A song titled "Ride the Rhythm" speaks for itself, as does the lover-man balladry of the set-closing "I'll Never Fall in Love Again." In between, the Family Stone sneak in a few notable references to the period's growing cultural divide. "Color Me True" explores the small ways we all sell out (wondering aloud if it's okay to "laugh at the boss's jokes when they ain’t funny?"), while "Are You Ready" talks frankly about race: "Don't hate the black, don't hate the white / If you get bitten, just hate the bite."

Sly and the Family Stone weren't finished experimenting: The sometimes darker, far more free-wheeling Life, released later in 1968, yielded no follow-up hits. (Rolling Stone called Life "the most radical soul album ever issued.") They seemed to be reverting to their pre-pop prime onstage too. Performances of "Dance to the Music," as heard during their opening gig for Eric Burdon and the Animals on Sly and the Family Stone: Live at the Fillmore East, unwound into sprawling nine-minute opuses.

Still, a road map for tighter-focused future successes, including "Everyday People," "Stand!," "Family Affair" and "If You Want Me to Stay," was set by Dance to the Music.
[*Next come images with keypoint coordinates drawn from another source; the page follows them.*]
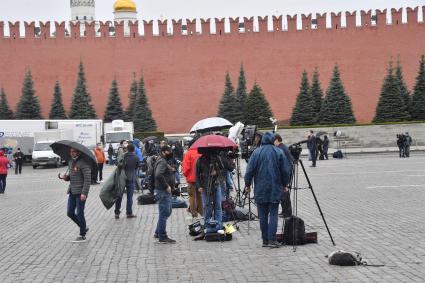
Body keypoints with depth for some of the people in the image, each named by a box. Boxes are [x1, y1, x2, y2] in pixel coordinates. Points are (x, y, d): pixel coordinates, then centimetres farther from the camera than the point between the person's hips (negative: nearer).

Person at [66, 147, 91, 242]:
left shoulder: (83, 163, -14)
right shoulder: (70, 162, 12)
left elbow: (87, 179, -18)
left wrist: (84, 193, -23)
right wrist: (67, 177, 2)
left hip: (80, 192, -8)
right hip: (72, 192, 8)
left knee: (80, 214, -1)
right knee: (70, 213, 10)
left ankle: (82, 236, 11)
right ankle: (84, 227, 29)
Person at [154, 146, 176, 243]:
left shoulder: (164, 161, 18)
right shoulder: (162, 162, -16)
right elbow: (158, 175, -30)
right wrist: (166, 186, -25)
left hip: (166, 191, 11)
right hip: (163, 191, -11)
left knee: (168, 211, 19)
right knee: (164, 213, -6)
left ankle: (158, 233, 27)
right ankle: (162, 237, 0)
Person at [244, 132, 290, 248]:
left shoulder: (256, 152, -2)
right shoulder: (279, 152, -1)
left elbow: (250, 170, -2)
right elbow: (286, 171, 2)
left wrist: (247, 184, 9)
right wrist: (284, 185, 15)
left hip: (260, 190, 0)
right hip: (275, 189, 0)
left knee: (262, 215, 7)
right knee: (273, 214, 1)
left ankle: (265, 240, 11)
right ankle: (272, 240, -5)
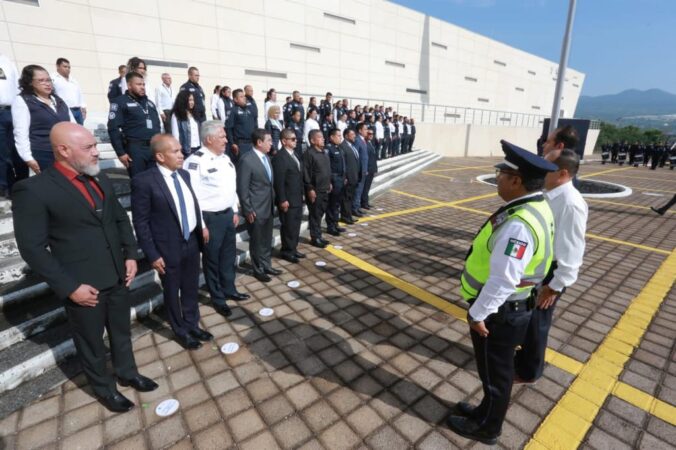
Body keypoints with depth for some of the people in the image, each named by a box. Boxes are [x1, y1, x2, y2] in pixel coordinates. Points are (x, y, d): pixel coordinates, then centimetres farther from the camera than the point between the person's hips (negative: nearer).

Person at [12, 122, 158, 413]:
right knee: (91, 343, 17)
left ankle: (127, 372, 46)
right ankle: (104, 389, 40)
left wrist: (131, 255, 1)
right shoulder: (34, 190, -15)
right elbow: (33, 249, -15)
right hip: (83, 285, -5)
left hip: (118, 277, 5)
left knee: (122, 331, 23)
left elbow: (121, 218, 12)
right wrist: (70, 287, -17)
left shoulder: (100, 179, 3)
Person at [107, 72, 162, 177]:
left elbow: (157, 125, 24)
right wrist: (120, 152, -12)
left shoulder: (149, 102, 19)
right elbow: (113, 129, -7)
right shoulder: (120, 102, 0)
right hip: (135, 148, -5)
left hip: (154, 148, 6)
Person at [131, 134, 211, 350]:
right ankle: (180, 331, 35)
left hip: (192, 243, 6)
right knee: (172, 292, 15)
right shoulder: (143, 181, -17)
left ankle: (192, 324, 41)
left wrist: (201, 228, 10)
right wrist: (152, 255, -14)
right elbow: (140, 222, -14)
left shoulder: (184, 174, 3)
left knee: (191, 288, 20)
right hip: (168, 248, -5)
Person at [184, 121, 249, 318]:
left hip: (228, 214, 8)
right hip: (210, 218, -7)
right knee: (212, 259, 9)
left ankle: (229, 290, 38)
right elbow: (193, 196, -18)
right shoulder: (195, 161, -16)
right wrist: (201, 225, -17)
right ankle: (217, 298, 27)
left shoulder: (225, 158, 10)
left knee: (229, 256, 19)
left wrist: (235, 211, 15)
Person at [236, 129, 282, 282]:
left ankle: (266, 266, 34)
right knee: (257, 241, 9)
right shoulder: (246, 160, -17)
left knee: (267, 240, 18)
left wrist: (273, 202, 14)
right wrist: (248, 210, -16)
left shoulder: (266, 157, 8)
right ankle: (258, 269, 26)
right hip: (256, 210, -7)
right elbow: (242, 188, -17)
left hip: (269, 207, 8)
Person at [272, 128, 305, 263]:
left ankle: (293, 249, 29)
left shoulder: (294, 154, 14)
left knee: (296, 225, 16)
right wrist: (282, 200, -20)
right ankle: (286, 251, 17)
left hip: (297, 198, 9)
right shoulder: (279, 157, -15)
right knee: (288, 226, 3)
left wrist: (301, 195, 14)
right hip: (287, 200, -9)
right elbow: (279, 181, -18)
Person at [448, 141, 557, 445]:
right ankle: (486, 413, 51)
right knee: (496, 370, 27)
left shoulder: (519, 225, -33)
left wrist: (478, 313, -16)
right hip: (511, 308, 9)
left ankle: (486, 428, 41)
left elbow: (503, 280, -30)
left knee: (494, 373, 15)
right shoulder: (537, 208, 0)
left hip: (498, 313, -9)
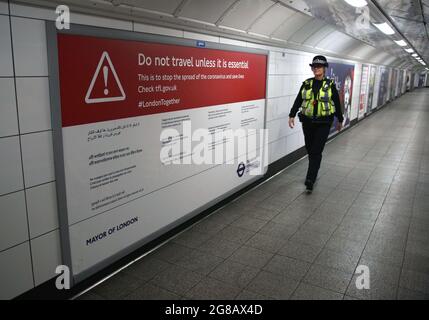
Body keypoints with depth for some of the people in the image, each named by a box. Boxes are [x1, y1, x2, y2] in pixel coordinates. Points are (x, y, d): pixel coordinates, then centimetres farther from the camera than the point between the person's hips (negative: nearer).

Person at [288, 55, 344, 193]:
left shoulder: (330, 85, -1)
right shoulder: (306, 84, 5)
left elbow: (337, 103, 6)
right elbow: (298, 101, 5)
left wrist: (340, 120, 11)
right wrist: (292, 115, -6)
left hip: (323, 123, -3)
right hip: (307, 122, 3)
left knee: (316, 152, -8)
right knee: (310, 150, 13)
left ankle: (310, 181, -9)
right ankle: (314, 173, 36)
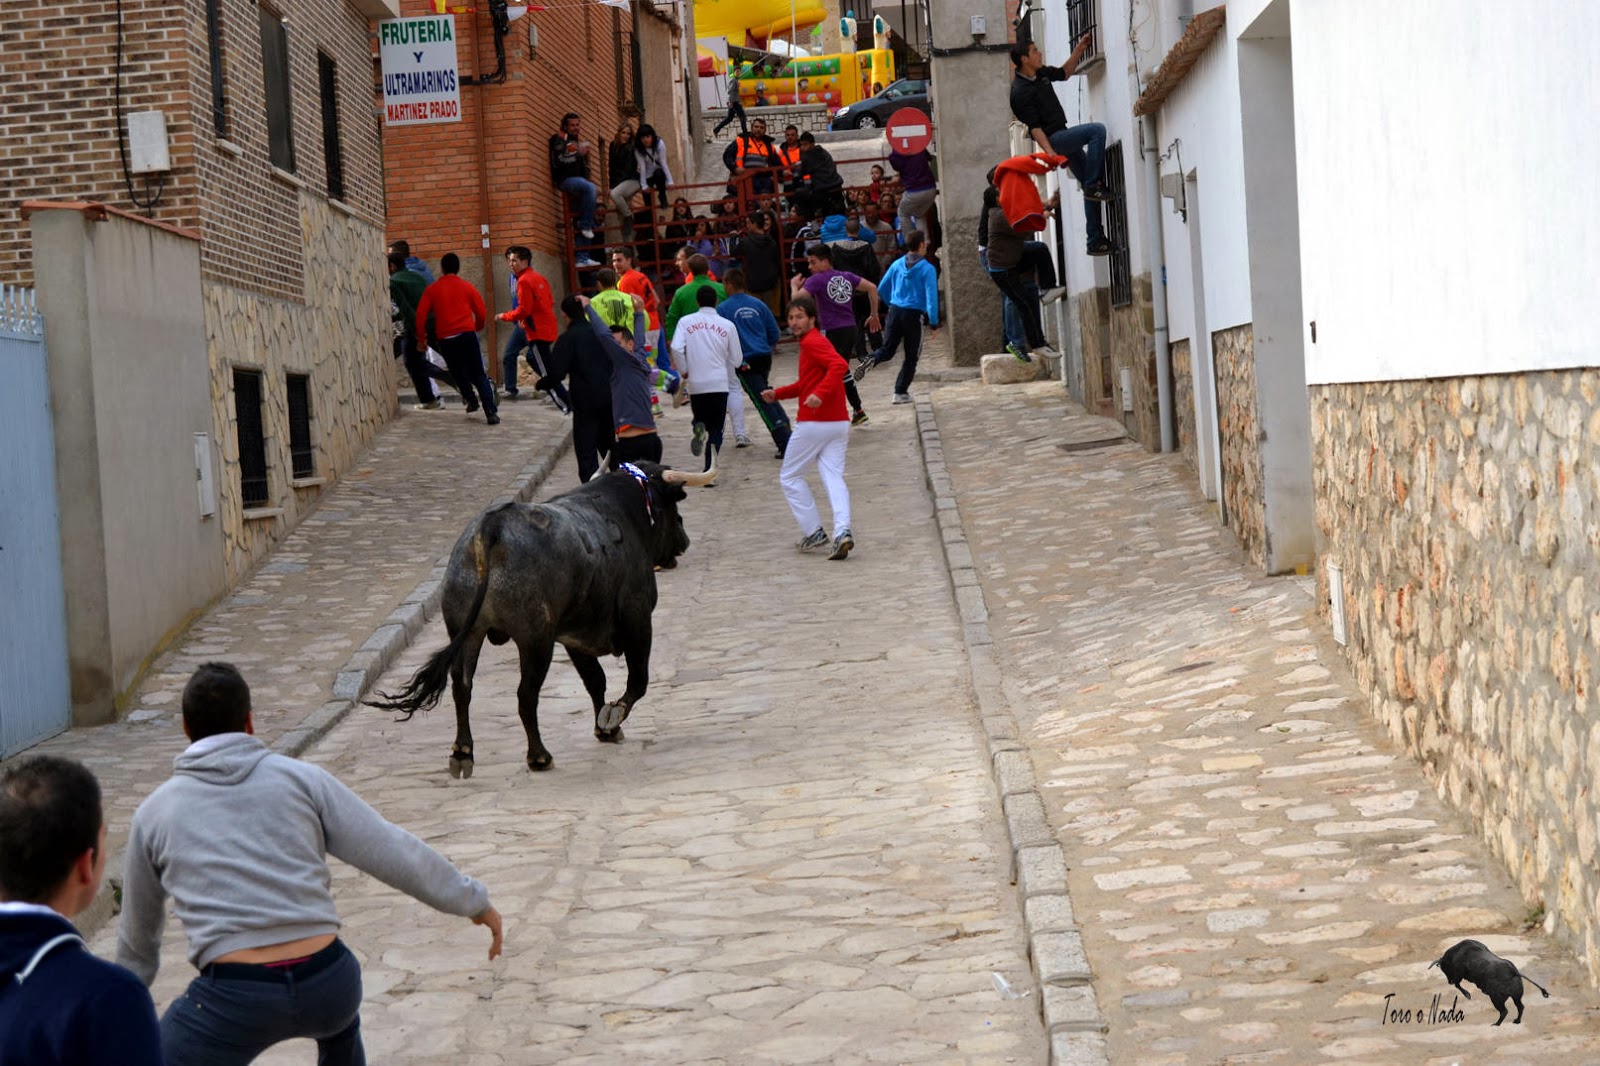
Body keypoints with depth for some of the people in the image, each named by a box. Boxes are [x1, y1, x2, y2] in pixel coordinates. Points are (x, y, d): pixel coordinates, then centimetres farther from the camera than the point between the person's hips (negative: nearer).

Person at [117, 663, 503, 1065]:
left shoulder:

Sly and the Family Stone had punched their ticket.

"We had pressure from CBS to write a hit, so Sly said, 'Well, okay, we've got to capture the audience and get them to listen. Then we can get more sophisticated and more political,'" Errico told Rolling Stone. "Sly wrote a song about dancing to the music, but he also injected some of the attributes that the band had – the vocal thing, the black / white / male / female thing, a little vocal breakdown, a drum breakdown, Larry Graham's bass and Freddie Stone's guitar, plus the horns – and to show we're dancing and having fun together. It engaged everybody, but it was designed to get attention so then we would be able to say what we wanted to say."